According to a report by the Bureau of Labor Statistics (BLS), the U.S. economy only added 12,000 nonfarm payroll jobs during October. The nation’s unemployment rate remained “essentially unchanged” at 4.1 percent.

The agency detailed how “[e]mployment continued to trend up in health care and government” sectors, while job losses were reported in the “help services” sector. The manufacturing industry also experienced a decline in job numbers, which BLS attributed to “strike activity.”

According to Fox Business, the 12,000 total is “well below the 113,000 gain that was predicted by LSEG economists and the lowest tally since December 2020.”

Equally notable, however, is the agency’s revelation that the total number of nonfarm payroll jobs for August and September were less than originally reported. According to BLS, August’s total “was revised down by 81,000, from +159,000 to +78,000, and the change for September was revised down by 31,000, from +254,000 to +223,000.”

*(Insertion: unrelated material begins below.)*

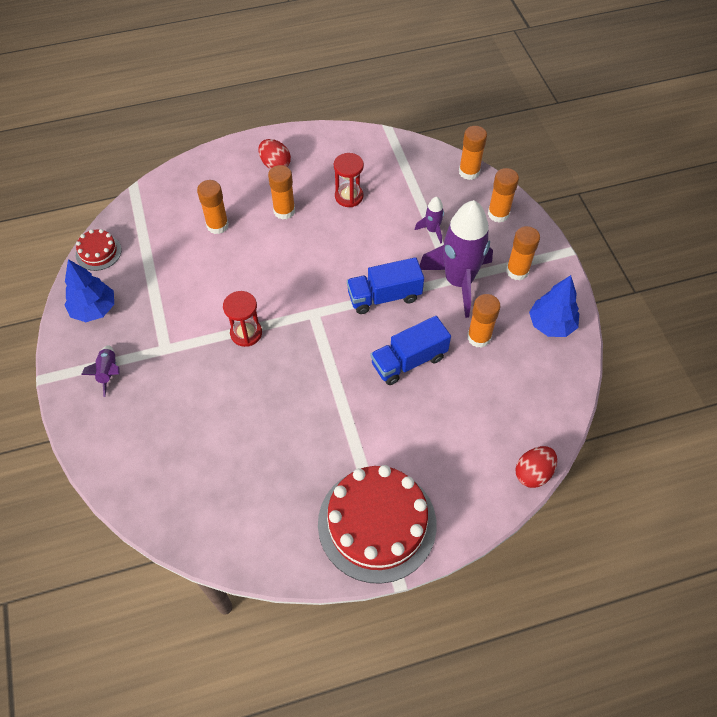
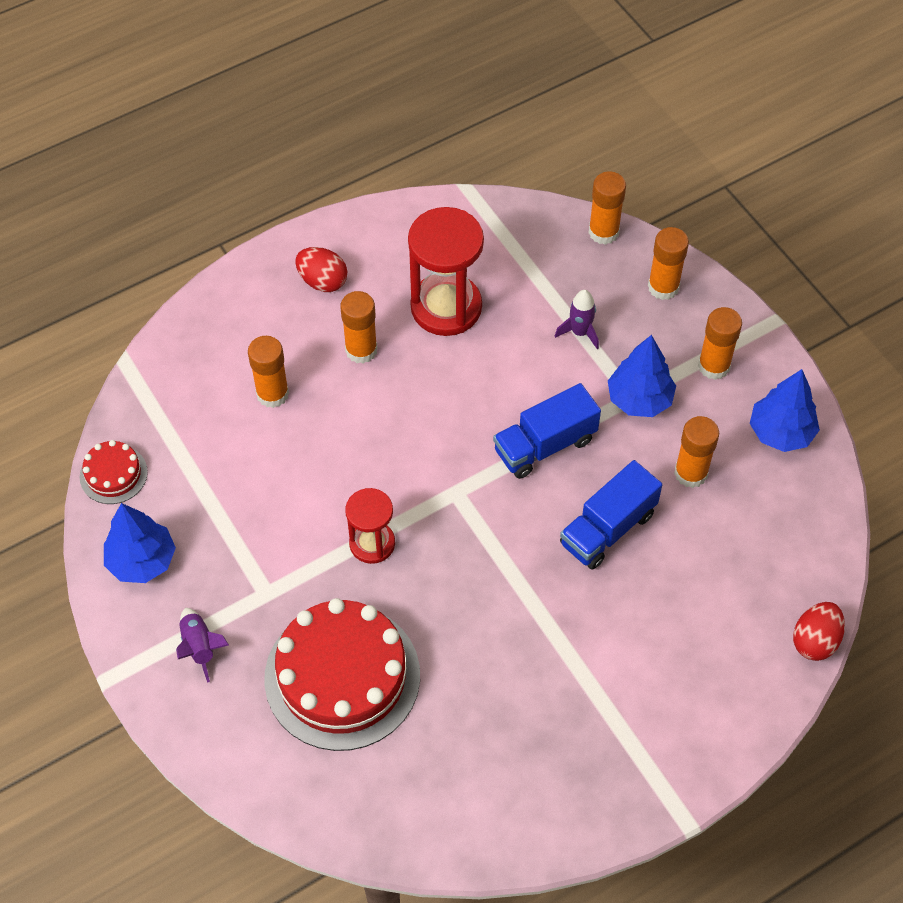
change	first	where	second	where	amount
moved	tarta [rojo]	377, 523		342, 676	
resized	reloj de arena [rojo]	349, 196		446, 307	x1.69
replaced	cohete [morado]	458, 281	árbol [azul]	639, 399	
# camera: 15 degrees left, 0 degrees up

“With these revisions, employment in August and September combined is 112,000 lower
[nonfarm payroll jobs] than previously reported,” the agency concluded.

The Biden-Harris administration’s downward revision of job totals is not a new phenomenon. Results from an annual analysis by BLS published in August revealed that the U.S. economy added 818,000 fewer jobs from March 2023 to March 2024 than originally reported.